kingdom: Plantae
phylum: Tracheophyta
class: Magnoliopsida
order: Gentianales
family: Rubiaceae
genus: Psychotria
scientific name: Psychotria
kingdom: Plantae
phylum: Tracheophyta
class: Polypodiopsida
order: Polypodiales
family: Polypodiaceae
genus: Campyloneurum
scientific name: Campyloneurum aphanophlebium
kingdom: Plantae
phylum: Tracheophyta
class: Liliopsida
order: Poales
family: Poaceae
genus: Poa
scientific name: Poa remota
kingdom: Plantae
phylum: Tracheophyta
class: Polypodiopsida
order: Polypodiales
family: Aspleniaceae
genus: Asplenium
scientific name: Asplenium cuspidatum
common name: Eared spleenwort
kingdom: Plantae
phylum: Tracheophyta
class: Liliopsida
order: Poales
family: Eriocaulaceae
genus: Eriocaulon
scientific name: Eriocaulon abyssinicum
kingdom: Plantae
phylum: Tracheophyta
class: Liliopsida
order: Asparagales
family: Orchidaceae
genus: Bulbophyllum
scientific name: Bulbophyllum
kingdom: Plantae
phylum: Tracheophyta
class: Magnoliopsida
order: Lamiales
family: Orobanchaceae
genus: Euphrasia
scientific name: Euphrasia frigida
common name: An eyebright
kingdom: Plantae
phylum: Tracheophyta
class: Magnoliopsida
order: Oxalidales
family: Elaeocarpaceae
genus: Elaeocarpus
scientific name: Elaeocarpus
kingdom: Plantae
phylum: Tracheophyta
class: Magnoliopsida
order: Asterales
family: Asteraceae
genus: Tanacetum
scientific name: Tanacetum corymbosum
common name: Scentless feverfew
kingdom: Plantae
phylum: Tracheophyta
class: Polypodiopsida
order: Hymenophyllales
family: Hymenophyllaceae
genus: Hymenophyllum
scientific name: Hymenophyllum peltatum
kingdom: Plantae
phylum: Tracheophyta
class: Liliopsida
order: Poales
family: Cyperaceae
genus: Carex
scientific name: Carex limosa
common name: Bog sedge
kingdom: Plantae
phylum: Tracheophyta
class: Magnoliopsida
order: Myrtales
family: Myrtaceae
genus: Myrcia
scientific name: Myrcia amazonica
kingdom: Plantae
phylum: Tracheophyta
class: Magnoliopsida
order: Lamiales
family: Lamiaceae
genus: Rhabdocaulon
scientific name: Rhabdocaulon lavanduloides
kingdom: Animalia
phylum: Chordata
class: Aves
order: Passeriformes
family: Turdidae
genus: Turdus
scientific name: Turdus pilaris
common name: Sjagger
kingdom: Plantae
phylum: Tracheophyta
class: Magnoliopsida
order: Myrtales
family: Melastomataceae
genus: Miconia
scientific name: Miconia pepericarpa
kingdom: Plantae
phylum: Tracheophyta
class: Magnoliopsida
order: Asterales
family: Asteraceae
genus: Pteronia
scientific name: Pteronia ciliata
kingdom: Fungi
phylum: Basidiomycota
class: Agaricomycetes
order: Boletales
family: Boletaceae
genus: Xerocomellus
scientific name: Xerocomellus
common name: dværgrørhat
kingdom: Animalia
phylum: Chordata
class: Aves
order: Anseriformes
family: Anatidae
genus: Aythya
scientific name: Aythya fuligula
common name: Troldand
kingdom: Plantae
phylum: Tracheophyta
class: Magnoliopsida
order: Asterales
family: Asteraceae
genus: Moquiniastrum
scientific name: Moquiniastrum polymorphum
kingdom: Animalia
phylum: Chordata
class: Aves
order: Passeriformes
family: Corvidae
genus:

========================================================================

*TASK BRIEF*
Can you copy all of the rows above line for line, with every character unchanged?

*IN RESPONSE*
kingdom: Plantae
phylum: Tracheophyta
class: Magnoliopsida
order: Gentianales
family: Rubiaceae
genus: Psychotria
scientific name: Psychotria
kingdom: Plantae
phylum: Tracheophyta
class: Polypodiopsida
order: Polypodiales
family: Polypodiaceae
genus: Campyloneurum
scientific name: Campyloneurum aphanophlebium
kingdom: Plantae
phylum: Tracheophyta
class: Liliopsida
order: Poales
family: Poaceae
genus: Poa
scientific name: Poa remota
kingdom: Plantae
phylum: Tracheophyta
class: Polypodiopsida
order: Polypodiales
family: Aspleniaceae
genus: Asplenium
scientific name: Asplenium cuspidatum
common name: Eared spleenwort
kingdom: Plantae
phylum: Tracheophyta
class: Liliopsida
order: Poales
family: Eriocaulaceae
genus: Eriocaulon
scientific name: Eriocaulon abyssinicum
kingdom: Plantae
phylum: Tracheophyta
class: Liliopsida
order: Asparagales
family: Orchidaceae
genus: Bulbophyllum
scientific name: Bulbophyllum
kingdom: Plantae
phylum: Tracheophyta
class: Magnoliopsida
order: Lamiales
family: Orobanchaceae
genus: Euphrasia
scientific name: Euphrasia frigida
common name: An eyebright
kingdom: Plantae
phylum: Tracheophyta
class: Magnoliopsida
order: Oxalidales
family: Elaeocarpaceae
genus: Elaeocarpus
scientific name: Elaeocarpus
kingdom: Plantae
phylum: Tracheophyta
class: Magnoliopsida
order: Asterales
family: Asteraceae
genus: Tanacetum
scientific name: Tanacetum corymbosum
common name: Scentless feverfew
kingdom: Plantae
phylum: Tracheophyta
class: Polypodiopsida
order: Hymenophyllales
family: Hymenophyllaceae
genus: Hymenophyllum
scientific name: Hymenophyllum peltatum
kingdom: Plantae
phylum: Tracheophyta
class: Liliopsida
order: Poales
family: Cyperaceae
genus: Carex
scientific name: Carex limosa
common name: Bog sedge
kingdom: Plantae
phylum: Tracheophyta
class: Magnoliopsida
order: Myrtales
family: Myrtaceae
genus: Myrcia
scientific name: Myrcia amazonica
kingdom: Plantae
phylum: Tracheophyta
class: Magnoliopsida
order: Lamiales
family: Lamiaceae
genus: Rhabdocaulon
scientific name: Rhabdocaulon lavanduloides
kingdom: Animalia
phylum: Chordata
class: Aves
order: Passeriformes
family: Turdidae
genus: Turdus
scientific name: Turdus pilaris
common name: Sjagger
kingdom: Plantae
phylum: Tracheophyta
class: Magnoliopsida
order: Myrtales
family: Melastomataceae
genus: Miconia
scientific name: Miconia pepericarpa
kingdom: Plantae
phylum: Tracheophyta
class: Magnoliopsida
order: Asterales
family: Asteraceae
genus: Pteronia
scientific name: Pteronia ciliata
kingdom: Fungi
phylum: Basidiomycota
class: Agaricomycetes
order: Boletales
family: Boletaceae
genus: Xerocomellus
scientific name: Xerocomellus
common name: dværgrørhat
kingdom: Animalia
phylum: Chordata
class: Aves
order: Anseriformes
family: Anatidae
genus: Aythya
scientific name: Aythya fuligula
common name: Troldand
kingdom: Plantae
phylum: Tracheophyta
class: Magnoliopsida
order: Asterales
family: Asteraceae
genus: Moquiniastrum
scientific name: Moquiniastrum polymorphum
kingdom: Animalia
phylum: Chordata
class: Aves
order: Passeriformes
family: Corvidae
genus:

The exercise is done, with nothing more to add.